Nie będę zwlekał tylko powiem wprost.
Około 2 lata temu kupiłem nasiona Cephalocereus senilis (Głowa starca) oraz Oliwki europejskiej (ale o niej później).
Zżyłem się z "gościem" gdyż hoduje go do nasiona. Rósł w zdrowiu aż do niedawna.
Symptomy jego dolegliwości wyglądają tak jak na zdjęciu poniżej:

Na tym widać najlepiej ubytek w "nodze" kaktusa":

Opis słowny:
U nasady łodygi pojawiło się coś przypominającego wygryzienie. Brązowa skórka z ubytkiem pod nią tkanki rośliny. Intruzów nie spostrzeżono.
Przypuszczenia:
Grzyb, zgorzel lub zgnilizna oraz (najmniej prawdopodobnie) jakieś niezidentyfikowane szkodniki.
Podjęte działania:
Pozbycie się brązowej tkanki - miejscami miękkiej, miejscami wydawało mi się, że zdejmuję brązową skórkę.

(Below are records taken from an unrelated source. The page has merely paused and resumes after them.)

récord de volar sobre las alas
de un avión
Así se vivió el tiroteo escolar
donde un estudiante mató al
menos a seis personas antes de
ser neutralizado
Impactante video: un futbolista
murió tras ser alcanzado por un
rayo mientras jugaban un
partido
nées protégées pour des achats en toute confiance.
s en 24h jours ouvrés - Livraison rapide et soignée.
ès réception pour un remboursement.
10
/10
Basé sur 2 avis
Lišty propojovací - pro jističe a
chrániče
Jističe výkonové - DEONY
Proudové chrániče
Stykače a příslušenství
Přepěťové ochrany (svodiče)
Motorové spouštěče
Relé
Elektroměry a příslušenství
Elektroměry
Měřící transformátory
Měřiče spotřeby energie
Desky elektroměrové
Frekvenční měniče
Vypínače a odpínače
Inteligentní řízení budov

Zasypanie rany popiołem z zapałki (bez siarki) - zastępując brak węgla drzewnego, aluminium sproszkowanego i innych zasypek używanych do tego typu działań.
Podparcie zapałkami - jak widać na załączonym zdjęciu.

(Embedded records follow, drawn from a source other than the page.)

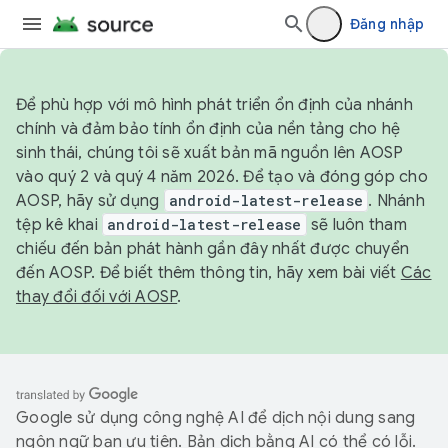
Đăng nhập
Để phù hợp với mô hình phát triển ổn định của nhánh
chính và đảm bảo tính ổn định của nền tảng cho hệ
sinh thái, chúng tôi sẽ xuất bản mã nguồn lên AOSP
vào quý 2 và quý 4 năm 2026. Để tạo và đóng góp cho
AOSP, hãy sử dụng
android-latest-release
. Nhánh
tệp kê khai
android-latest-release
sẽ luôn tham
chiếu đến bản phát hành gần đây nhất được chuyển
đến AOSP. Để biết thêm thông tin, hãy xem bài viết
Các
thay đổi đối với AOSP
.
Google sử dụng công nghệ AI để dịch nội dung sang
ngôn ngữ bạn ưu tiên. Bản dịch bằng AI có thể có lỗi.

Pytania: Co robić dalej? Czy zrobiłem wszystko jak należy? Czy roślina jest do uratowania w swojej obecnej formie czy też mam odciąć wierzchołek i spróbować uratować choć tę część kaktusa?
Przekopałem się przez większość wątków chorób kaktusów na tym forum i widzę, że nie zawsze opinie użytkowników są zgodne. Proszę, więc, o wypowiadanie się możliwie jak największej ilości kompetentnych osób. W przypadku wielu różnych porad, wykorzystam zdanie najczęściej się pojawiające. Proszę jeszcze raz o szybką pomoc w tej sprawie! Aha, dodam, że palmy i ubytek w łodydze zauważyłem przedwczoraj.
Sprawa druga
Od podobnego czasu jak opisanego powyżej kaktusa posiadam też Oliwkę europejską. Jedno z nasion osiągnęło już rozmiary dorodnego drzewka inne "obudziło się" jakiś czas temu, ale uschło z dnia na dzień - podejrzewam, że może większa roślina zadusiła korzeniem tę kiełkującą. Teraz wybiły nad powierzchnię trzy nowe, młode oliwki. Stąd moje pytanie, czy przesadzać je do innej doniczki/doniczek czy też ich większa i starsza "koleżanka" nie będzie im przeszkadzała?
Ostatnia kwestia
Najmniej ważne zapytanie na koniec. Po jakim czasie "Głowa Starca" zaczyna wyglądać jak egzemplarz ze swojego gatunku? Kiedy kolce zaczynają stawać się włosami? Mój okaz od 1,5 roku wygląda jak kaktus, ale nie z tego "starczego" gatunku. A może sprzedano mi inne nasiona? Być cierpliwym czy złożyć reklamację - oto jest pytanie.